_TASKS TO COMPLETE:_
(1) According to the article on Databricks operational excellence, what kind of team is it a general best practice to have so that data teams can work on one or more data platforms?
(2) Transcribe the records verbatim, beginning at their first line and stopping after the line that contains "4: (323, 460)".

_DOCUMENT SECTION:_
This article covers best practices of operational excellence, organized by architectural principles listed in the following sections.
It is a general best practice to have a platform operations team to enable data teams to work on one or more data platforms. This team is responsible for coming up with blueprints and best practices internally. They provide tooling - for example, for infrastructure automation and self-service access - and ensure that security and compliance needs are met. This way, the burden of securing platform data is on a central team, so that distributed teams can focus on working with data and producing new insights.
The Databricks Repos feature allows users to store notebooks or other files in a Git repository, providing features like cloning a repository, committing and pushing, pulling, branch management and viewing file diffs. Use Repos for better code visibility and tracking. See Git integration with Databricks Repos.
Continuous integration and continuous delivery (CI/CD) refer to developing and delivering software in short, frequent cycles using automation pipelines. While this is by no means a new process, having been ubiquitous in traditional software engineering for decades, it is becoming an increasingly necessary process for data engineering and data science teams. For data products to be valuable, they must be delivered in a timely manner. Additionally, consumers must have confidence in the validity of outcomes within these products. By automating the building, testing, and deployment of code, development teams can deliver releases more frequently and reliably than manual processes still prevalent across many data engineering and data science teams. See What is CI/CD on Databricks?.
For more information about best practices for code development using Databricks Repos, see CI/CD techniques with Git and Databricks Repos. This, together with the Databricks REST API, allows building automated deployment processes with GitHub Actions, Azure DevOps pipelines, or Jenkins jobs.

_MATERIAL FOR THIS TASK:_

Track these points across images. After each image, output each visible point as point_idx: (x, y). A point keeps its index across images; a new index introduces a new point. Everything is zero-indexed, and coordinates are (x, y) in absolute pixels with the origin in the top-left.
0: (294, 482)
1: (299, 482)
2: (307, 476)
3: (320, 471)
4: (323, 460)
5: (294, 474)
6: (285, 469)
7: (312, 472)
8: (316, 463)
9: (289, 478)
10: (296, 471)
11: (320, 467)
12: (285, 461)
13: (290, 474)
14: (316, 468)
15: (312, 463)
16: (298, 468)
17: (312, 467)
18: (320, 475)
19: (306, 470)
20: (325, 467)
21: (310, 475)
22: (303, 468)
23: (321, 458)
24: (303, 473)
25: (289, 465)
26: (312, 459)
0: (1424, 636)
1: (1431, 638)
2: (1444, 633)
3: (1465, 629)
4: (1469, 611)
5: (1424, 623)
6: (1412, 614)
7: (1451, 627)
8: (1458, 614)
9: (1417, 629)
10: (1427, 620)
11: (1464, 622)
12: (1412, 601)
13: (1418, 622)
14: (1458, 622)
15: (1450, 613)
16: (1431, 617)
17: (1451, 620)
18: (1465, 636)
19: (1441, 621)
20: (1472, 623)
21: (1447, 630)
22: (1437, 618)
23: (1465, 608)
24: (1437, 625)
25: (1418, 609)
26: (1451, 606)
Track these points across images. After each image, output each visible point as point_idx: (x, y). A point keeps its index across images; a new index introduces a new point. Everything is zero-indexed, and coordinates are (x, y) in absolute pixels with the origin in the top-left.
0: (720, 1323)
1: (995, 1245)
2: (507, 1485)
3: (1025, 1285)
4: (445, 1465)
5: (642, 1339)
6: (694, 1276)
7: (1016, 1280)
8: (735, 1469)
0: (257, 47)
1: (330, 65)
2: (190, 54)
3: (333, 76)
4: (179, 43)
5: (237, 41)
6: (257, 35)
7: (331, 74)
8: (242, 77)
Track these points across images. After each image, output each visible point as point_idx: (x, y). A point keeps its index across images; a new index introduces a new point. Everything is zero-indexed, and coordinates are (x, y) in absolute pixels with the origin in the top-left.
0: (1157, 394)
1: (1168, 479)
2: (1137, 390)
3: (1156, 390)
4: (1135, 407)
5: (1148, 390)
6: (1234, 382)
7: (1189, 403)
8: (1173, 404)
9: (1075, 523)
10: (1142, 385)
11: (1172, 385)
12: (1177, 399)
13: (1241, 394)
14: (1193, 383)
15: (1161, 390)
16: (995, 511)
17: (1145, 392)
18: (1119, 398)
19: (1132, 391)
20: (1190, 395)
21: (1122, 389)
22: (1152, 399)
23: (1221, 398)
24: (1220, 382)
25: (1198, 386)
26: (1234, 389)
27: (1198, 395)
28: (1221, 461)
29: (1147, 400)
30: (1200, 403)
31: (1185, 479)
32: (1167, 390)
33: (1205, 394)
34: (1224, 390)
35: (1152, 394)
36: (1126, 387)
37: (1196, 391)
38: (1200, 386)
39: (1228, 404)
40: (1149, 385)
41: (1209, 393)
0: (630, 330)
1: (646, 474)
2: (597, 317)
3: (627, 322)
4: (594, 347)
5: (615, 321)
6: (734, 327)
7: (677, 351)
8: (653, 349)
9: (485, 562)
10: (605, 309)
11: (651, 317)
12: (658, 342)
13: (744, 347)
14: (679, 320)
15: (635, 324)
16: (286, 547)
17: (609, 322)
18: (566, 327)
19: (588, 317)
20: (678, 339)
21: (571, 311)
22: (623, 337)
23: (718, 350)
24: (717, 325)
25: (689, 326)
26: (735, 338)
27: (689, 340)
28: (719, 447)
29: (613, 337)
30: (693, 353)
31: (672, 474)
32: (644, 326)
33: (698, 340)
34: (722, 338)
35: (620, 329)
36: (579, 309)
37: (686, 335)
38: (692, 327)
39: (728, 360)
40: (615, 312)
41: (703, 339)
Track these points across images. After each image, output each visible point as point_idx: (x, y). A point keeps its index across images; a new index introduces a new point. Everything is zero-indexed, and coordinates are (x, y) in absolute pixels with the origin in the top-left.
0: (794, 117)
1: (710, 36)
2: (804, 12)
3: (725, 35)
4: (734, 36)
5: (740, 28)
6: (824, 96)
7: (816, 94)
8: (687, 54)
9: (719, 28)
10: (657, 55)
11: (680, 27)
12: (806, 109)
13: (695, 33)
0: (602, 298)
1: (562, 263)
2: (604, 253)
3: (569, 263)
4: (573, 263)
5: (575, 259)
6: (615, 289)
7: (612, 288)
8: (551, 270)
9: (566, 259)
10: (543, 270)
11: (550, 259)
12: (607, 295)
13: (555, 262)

_ANSWERS FOR THIS EXERCISE:_
(1) A platform operations team.

(2)
Track these points across images. After each image, output each visible point as point_idx: (x, y). A point keeps its index across images; a new index introduces a new point. Everything is zero-indexed, and coordinates are (x, y) in absolute pixels with the origin in the top-left.
0: (294, 482)
1: (299, 482)
2: (307, 476)
3: (320, 471)
4: (323, 460)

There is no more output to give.